[Dataset entries]

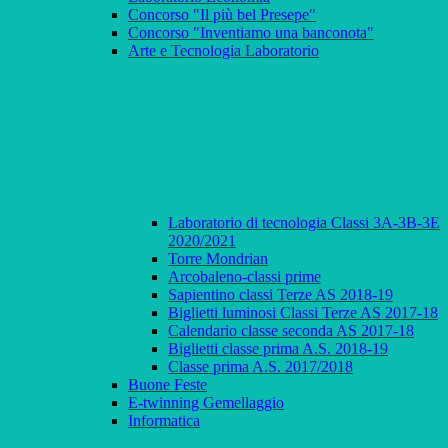
Concorso "Il più bel Presepe"
Concorso "Inventiamo una banconota"
Arte e Tecnologia Laboratorio
Laboratorio di tecnologia Classi 3A-3B-3E
2020/2021
Torre Mondrian
Arcobaleno-classi prime
Sapientino classi Terze AS 2018-19
Biglietti luminosi Classi Terze AS 2017-18
Calendario classe seconda AS 2017-18
Biglietti classe prima A.S. 2018-19
Classe prima A.S. 2017/2018
Buone Feste
E-twinning Gemellaggio
Informatica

**What you should do:** Please show every line of the entries above that contains the word "prima".

**Solution to the problem:**
Biglietti classe prima A.S. 2018-19
Classe prima A.S. 2017/2018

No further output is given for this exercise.